Task brief:
Could you copy exactly the lines from the one containing "focal_35mm: 274" through the last line of the records below, leaving out any pictures?

Content starts

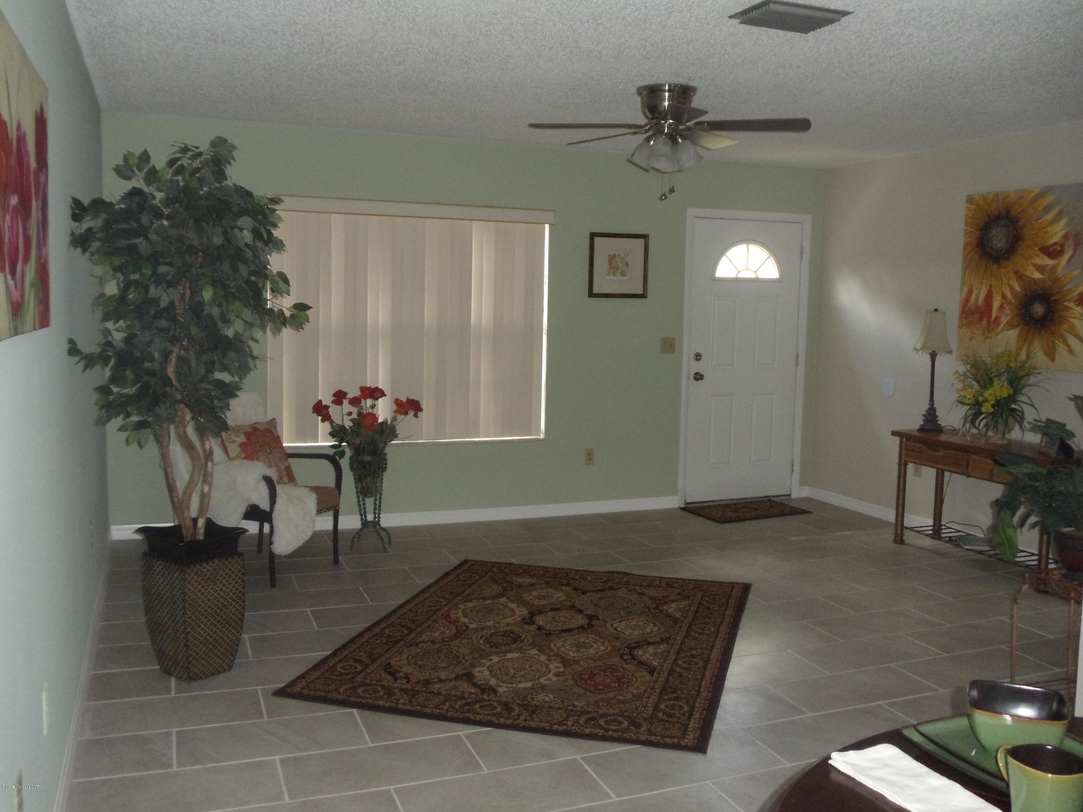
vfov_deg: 32.9
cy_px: 406
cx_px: 542
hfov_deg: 42.9
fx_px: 1377
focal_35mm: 44
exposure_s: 1/30
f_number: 3.5
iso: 400
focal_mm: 6
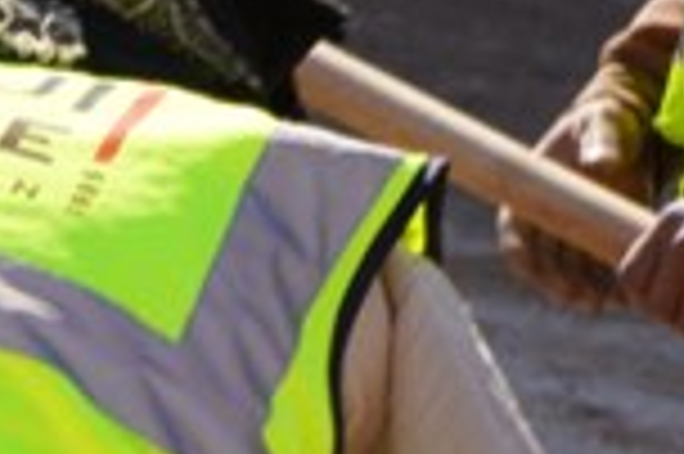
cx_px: -698
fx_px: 5200
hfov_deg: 7.2
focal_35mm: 274
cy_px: 587
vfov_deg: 5.0
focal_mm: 52
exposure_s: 1/125
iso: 100
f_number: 9
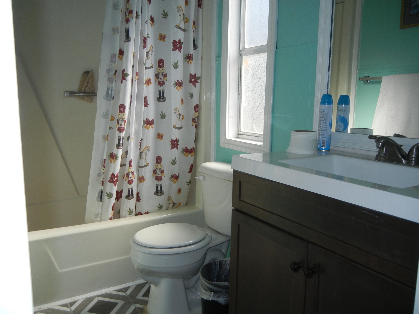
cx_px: 210
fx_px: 363
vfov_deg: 46.8
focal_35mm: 30
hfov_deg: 60.0
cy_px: 157
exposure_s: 1/551
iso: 160
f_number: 3.5
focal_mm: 5.4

Content ends

Result of the exercise:
focal_35mm: 274
cy_px: 587
vfov_deg: 5.0
focal_mm: 52
exposure_s: 1/125
iso: 100
f_number: 9
cx_px: 210
fx_px: 363
vfov_deg: 46.8
focal_35mm: 30
hfov_deg: 60.0
cy_px: 157
exposure_s: 1/551
iso: 160
f_number: 3.5
focal_mm: 5.4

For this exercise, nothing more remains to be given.